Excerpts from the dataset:
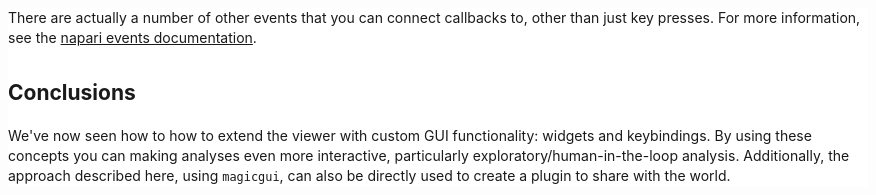 There are actually a number of other events that you can connect callbacks to, other than just key presses.
For more information, see the [napari events documentation](https://napari.org/stable/howtos/connecting_events.html).


## Conclusions

We've now seen how to how to extend the viewer with custom GUI functionality: widgets and keybindings. 
By using these concepts you can making analyses even more interactive, particularly exploratory/human-in-the-loop
analysis. Additionally, the approach described here, using `magicgui`, can also be directly used to create
a plugin to share with the world.

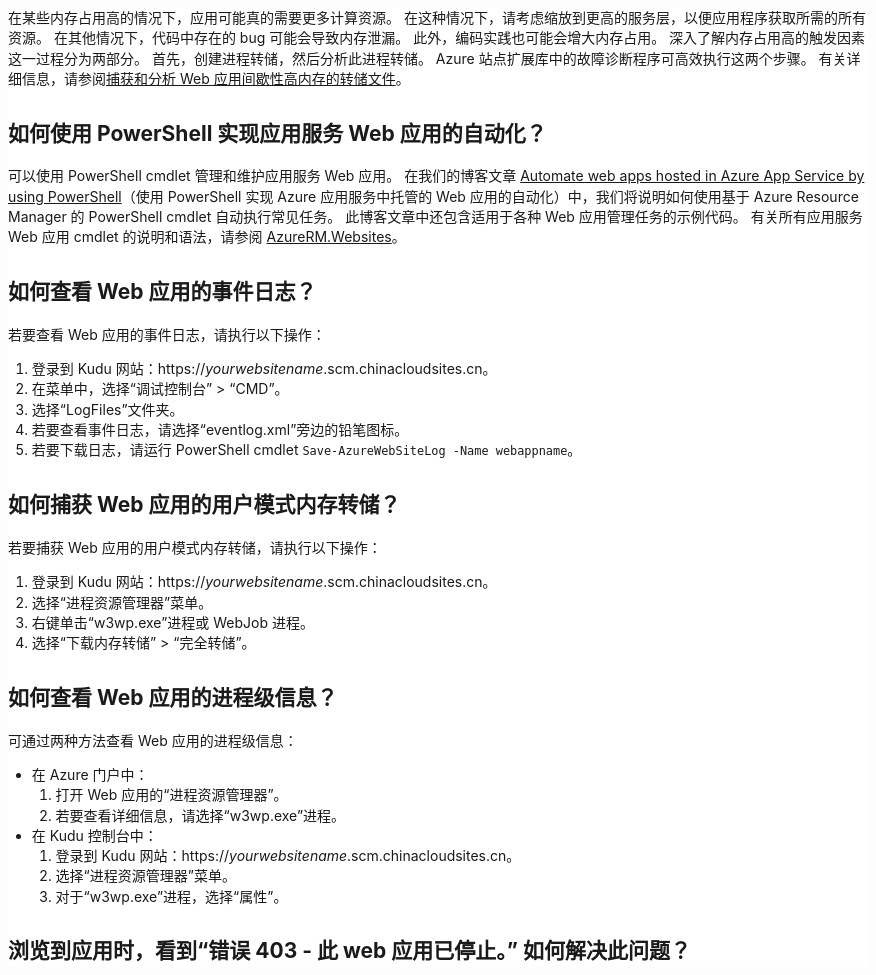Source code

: 在某些内存占用高的情况下，应用可能真的需要更多计算资源。 在这种情况下，请考虑缩放到更高的服务层，以便应用程序获取所需的所有资源。 在其他情况下，代码中存在的 bug 可能会导致内存泄漏。 此外，编码实践也可能会增大内存占用。 深入了解内存占用高的触发因素这一过程分为两部分。 首先，创建进程转储，然后分析此进程转储。 Azure 站点扩展库中的故障诊断程序可高效执行这两个步骤。 有关详细信息，请参阅[捕获和分析 Web 应用间歇性高内存的转储文件](https://blogs.msdn.microsoft.com/asiatech/2016/02/02/how-to-capture-and-analyze-dump-for-intermittent-high-memory-on-azure-web-app/)。

## <a name="how-do-i-automate-app-service-web-apps-by-using-powershell"></a>如何使用 PowerShell 实现应用服务 Web 应用的自动化？

可以使用 PowerShell cmdlet 管理和维护应用服务 Web 应用。 在我们的博客文章 [Automate web apps hosted in Azure App Service by using PowerShell](https://blogs.msdn.microsoft.com/puneetgupta/2016/03/21/automating-webapps-hosted-in-azure-app-service-through-powershell-arm-way/)（使用 PowerShell 实现 Azure 应用服务中托管的 Web 应用的自动化）中，我们将说明如何使用基于 Azure Resource Manager 的 PowerShell cmdlet 自动执行常见任务。 此博客文章中还包含适用于各种 Web 应用管理任务的示例代码。 有关所有应用服务 Web 应用 cmdlet 的说明和语法，请参阅 [AzureRM.Websites](https://docs.microsoft.com/powershell/module/azurerm.websites/?view=azurermps-4.0.0)。

## <a name="how-do-i-view-my-web-apps-event-logs"></a>如何查看 Web 应用的事件日志？

若要查看 Web 应用的事件日志，请执行以下操作：

1. 登录到 Kudu 网站：https://*yourwebsitename*.scm.chinacloudsites.cn。
2. 在菜单中，选择“调试控制台” > “CMD”。
3. 选择“LogFiles”文件夹。
4. 若要查看事件日志，请选择“eventlog.xml”旁边的铅笔图标。
5. 若要下载日志，请运行 PowerShell cmdlet `Save-AzureWebSiteLog -Name webappname`。

## <a name="how-do-i-capture-a-user-mode-memory-dump-of-my-web-app"></a>如何捕获 Web 应用的用户模式内存转储？

若要捕获 Web 应用的用户模式内存转储，请执行以下操作：

1. 登录到 Kudu 网站：https://*yourwebsitename*.scm.chinacloudsites.cn。
2. 选择“进程资源管理器”菜单。
3. 右键单击“w3wp.exe”进程或 WebJob 进程。
4. 选择“下载内存转储” > “完全转储”。

## <a name="how-do-i-view-process-level-info-for-my-web-app"></a>如何查看 Web 应用的进程级信息？

可通过两种方法查看 Web 应用的进程级信息：

*   在 Azure 门户中：
    1. 打开 Web 应用的“进程资源管理器”。
    2. 若要查看详细信息，请选择“w3wp.exe”进程。
*   在 Kudu 控制台中：
    1. 登录到 Kudu 网站：https://*yourwebsitename*.scm.chinacloudsites.cn。
    2. 选择“进程资源管理器”菜单。
    3. 对于“w3wp.exe”进程，选择“属性”。

## <a name="when-i-browse-to-my-app-i-see-error-403---this-web-app-is-stopped-how-do-i-resolve-this"></a>浏览到应用时，看到“错误 403 - 此 web 应用已停止。” 如何解决此问题？
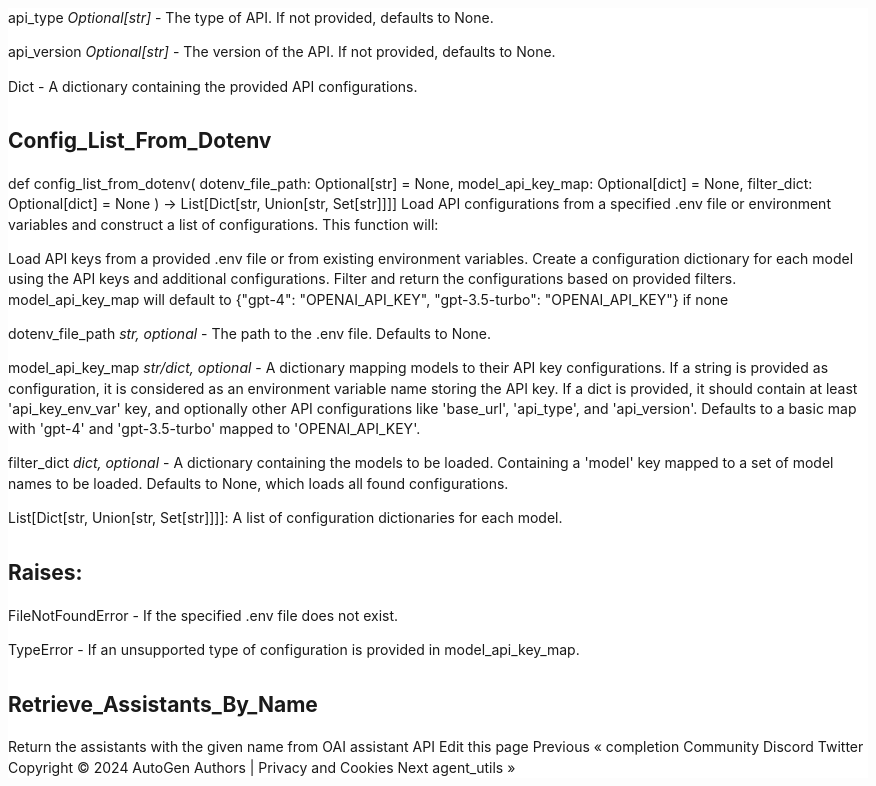 api_type *Optional[str]* - The type of API. If not provided, defaults to None.

api_version *Optional[str]* - The version of the API. If not provided, defaults to None.

Dict - A dictionary containing the provided API configurations.

## Config_List_From_Dotenv

def config_list_from_dotenv( dotenv_file_path: Optional[str] = None, model_api_key_map: Optional[dict] = None, filter_dict: Optional[dict] = None ) -> List[Dict[str, Union[str, Set[str]]]]
Load API configurations from a specified .env file or environment variables and construct a list of configurations. This function will:

Load API keys from a provided .env file or from existing environment variables. Create a configuration dictionary for each model using the API keys and additional configurations. Filter and return the configurations based on provided filters.
model_api_key_map will default to {"gpt-4": "OPENAI_API_KEY", "gpt-3.5-turbo": "OPENAI_API_KEY"} if none

dotenv_file_path *str, optional* - The path to the .env file. Defaults to None.

model_api_key_map *str/dict, optional* - A dictionary mapping models to their API key configurations. If a string is provided as configuration, it is considered as an environment variable name storing the API key. If a dict is provided, it should contain at least 'api_key_env_var' key, and optionally other API configurations like 'base_url', 'api_type', and 'api_version'. Defaults to a basic map with 'gpt-4' and 'gpt-3.5-turbo' mapped to 'OPENAI_API_KEY'.

filter_dict *dict, optional* - A dictionary containing the models to be loaded. Containing a 'model' key mapped to a set of model names to be loaded. Defaults to None, which loads all found configurations.

List[Dict[str, Union[str, Set[str]]]]: A list of configuration dictionaries for each model.

## Raises:

FileNotFoundError - If the specified .env file does not exist.

TypeError - If an unsupported type of configuration is provided in model_api_key_map.

## Retrieve_Assistants_By_Name

Return the assistants with the given name from OAI assistant API
Edit this page Previous
« completion Community Discord Twitter Copyright © 2024 AutoGen Authors | Privacy and Cookies Next agent_utils »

_What you should do_
Can you print, word for word, the part of the entries that opens with the line containing "We've now seen" and closes with the line containing "可以使用 PowerShell cmdlet", with the pictures left out?

_Task solution_
We've now seen how to how to extend the viewer with custom GUI functionality: widgets and keybindings. 
By using these concepts you can making analyses even more interactive, particularly exploratory/human-in-the-loop
analysis. Additionally, the approach described here, using `magicgui`, can also be directly used to create
a plugin to share with the world.

Source code

: 在某些内存占用高的情况下，应用可能真的需要更多计算资源。 在这种情况下，请考虑缩放到更高的服务层，以便应用程序获取所需的所有资源。 在其他情况下，代码中存在的 bug 可能会导致内存泄漏。 此外，编码实践也可能会增大内存占用。 深入了解内存占用高的触发因素这一过程分为两部分。 首先，创建进程转储，然后分析此进程转储。 Azure 站点扩展库中的故障诊断程序可高效执行这两个步骤。 有关详细信息，请参阅[捕获和分析 Web 应用间歇性高内存的转储文件](https://blogs.msdn.microsoft.com/asiatech/2016/02/02/how-to-capture-and-analyze-dump-for-intermittent-high-memory-on-azure-web-app/)。

## <a name="how-do-i-automate-app-service-web-apps-by-using-powershell"></a>如何使用 PowerShell 实现应用服务 Web 应用的自动化？

可以使用 PowerShell cmdlet 管理和维护应用服务 Web 应用。 在我们的博客文章 [Automate web apps hosted in Azure App Service by using PowerShell](https://blogs.msdn.microsoft.com/puneetgupta/2016/03/21/automating-webapps-hosted-in-azure-app-service-through-powershell-arm-way/)（使用 PowerShell 实现 Azure 应用服务中托管的 Web 应用的自动化）中，我们将说明如何使用基于 Azure Resource Manager 的 PowerShell cmdlet 自动执行常见任务。 此博客文章中还包含适用于各种 Web 应用管理任务的示例代码。 有关所有应用服务 Web 应用 cmdlet 的说明和语法，请参阅 [AzureRM.Websites](https://docs.microsoft.com/powershell/module/azurerm.websites/?view=azurermps-4.0.0)。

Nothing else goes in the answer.